La discrimination basée sur le genre en matière d’accès à la propriété foncière au Burundi est un fait établi. Les filles célibataires et femmes divorcées partagent équitablement avec leurs frères mais cette succession est en usufruit. La succession en usufruit ne permet pas à son propriétaire d’en réjouir convenablement. La fille ou la femme ne peut pas la placer à la banque sous forme d’hypothèque.

Selon Dr. Alexis Manirakiza , enseignant dans la faculté de Droit, à l’Université du Burundi, plaider pour l’égal accès des femmes burundaises à la propriété foncière contribue au développement des stratégies juridiques en vue de lutter contre la discrimination basée sur le genre en matière d’accès à la propriété foncière au Burundi. Il explique qu’au Burundi, sur plus de 80% des propriétaires fonciers, plus de 60 % sont des hommes et seulement 17,7% sont des femmes selon le Recensement général de la population et de l’habitat de 2018, ( RGPH, 2008).
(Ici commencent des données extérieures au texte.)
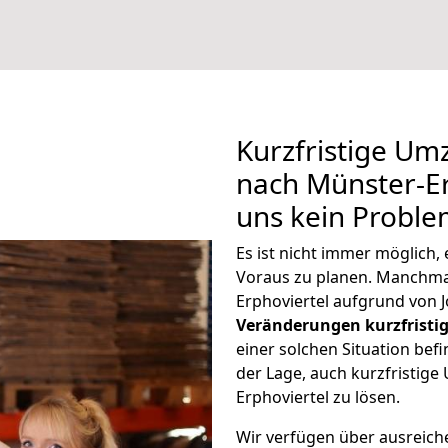
Kurzfristige U
nach Münster-Erp
uns kein Proble
Es ist nicht immer möglich
Voraus zu planen. Manchm
Erphoviertel aufgrund von 
Veränderungen kurzfristig
einer solchen Situation befi
der Lage, auch kurzfristig
Erphoviertel zu lösen.
Wir verfügen über ausreic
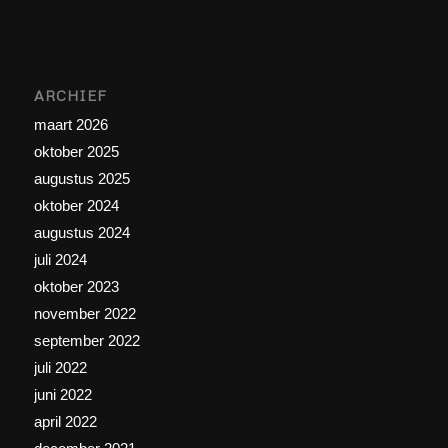
ARCHIEF
maart 2026
oktober 2025
augustus 2025
oktober 2024
augustus 2024
juli 2024
oktober 2023
november 2022
september 2022
juli 2022
juni 2022
april 2022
Pour lui, cette asymétrie est expliquée par le mode successoral qui est le principal mode d’accès à la propriété foncière au Burundi. Or, le droit successoral relève encore et toujours du droit coutumier. Les normes coutumières successorales, telles que interprétées par des juridictions burundaises consacrent, en grande partie, une discrimination basée sur le genre dans l’accès à la propriété foncière.
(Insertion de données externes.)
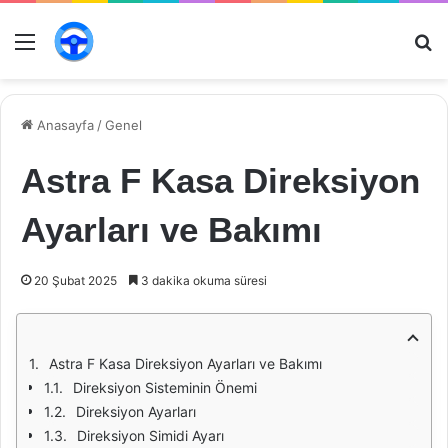
Menü
Ar
Anasayfa
/
Genel
Astra F Kasa Direksiyon
Ayarları ve Bakımı
20 Şubat 2025
3 dakika okuma süresi
Astra F Kasa Direksiyon Ayarları ve Bakımı
Direksiyon Sisteminin Önemi
Direksiyon Ayarları
Direksiyon Simidi Ayarı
Les femmes n’ont pas droit aux crédits car elles ne possèdent pas de terre pour en utiliser comme hypothèque, s’indigne @manirakizaimabl . Les femmes ne jouissent pas le droit de propriété et elles ne jouissent que le droit d’usefruit en ce qu’on appelle “Igiseke”, explique-t-il pic.twitter.com/E9HGoddiof
— Urumuri News (@UrumuriN) July 25, 2022
Il a indiqué que si la succession porte sur des biens fonciers propres, qu’il n’y ait aucune discrimination basée sur le genre dans l’accès à la propriété. C’est un principe accepté. Cela concerne surtout les biens fonciers que l’on trouve en milieu urbain.
En revanche, si la succession porte sur des biens fonciers lignagers, la discrimination basée sur le genre ressurgit. Il s’agit ici surtout des biens fonciers situés en milieu rural.
Selon les tribunaux progressistes, (les tribunaux qui acceptent le changement) les femmes mariées ont droit au petit lopin de terre appelé « igiseke », succession en usufruit. Mais selon les tribunaux conservateurs, (les tribunaux qui restent dans le passé ) ces femmes et filles ne reçoivent rien.
Quant aux filles célibataires et femmes divorcées, le partage égal avec leurs frères mais, succession en usufruit
Si la succession porte sur des biens fonciers et que le conjoint survivant est une femme, son droit successoral est limité par rapport à celui de l’homme survivant dans la mesure où il prend toujours la forme d’un usufruit viager. Elle ne sera donc pas propriétaire.
Pour couper court à ce phénomène, le CDE, (Centre for development and entreprises Great Lakes ) dans son projet « why whoman » « pourquoi la femme » propose qu’il y ait l’adoption de la loi sur les successions.
L’accès à la propriété foncière pour les femmes, une nécessité économique

Le président du CDE Great Lakes, Aimable Manirakiza, a rappelé que le Burundi est un pays dont la grande partie de la population dépendent économiquement de l’agriculture. 90% de la population burundaise vit de l’agriculture de subsistance, et ce chiffre montre que 95% sont en milieu rural (RGPH, 2008). Il souligne que permettre aux femmes d’avoir accès à la propriété foncière c’est leur permettre d’être économiquement indépendantes.
Bien plus, l’accès à la propriété foncière en faveur des femmes permettrait d’augmenter leur inclusion financière dans la mesure où il leur sera facile d’obtenir des crédits, en mettant en garantie leur terre, ce qui n’est pas encore le cas.

C’est pour cette raison que le CDE Great Lakes, à travers son projet Why Women a publié en date du 25 Juillet 2022 , une autre série d’étude de recherche autour de la problématique du respect des droits de propriété devant les cours et tribunaux juridiques qui est la condition préalable et la plus fondamentale à la prospérité économique des femmes et filles burundaises.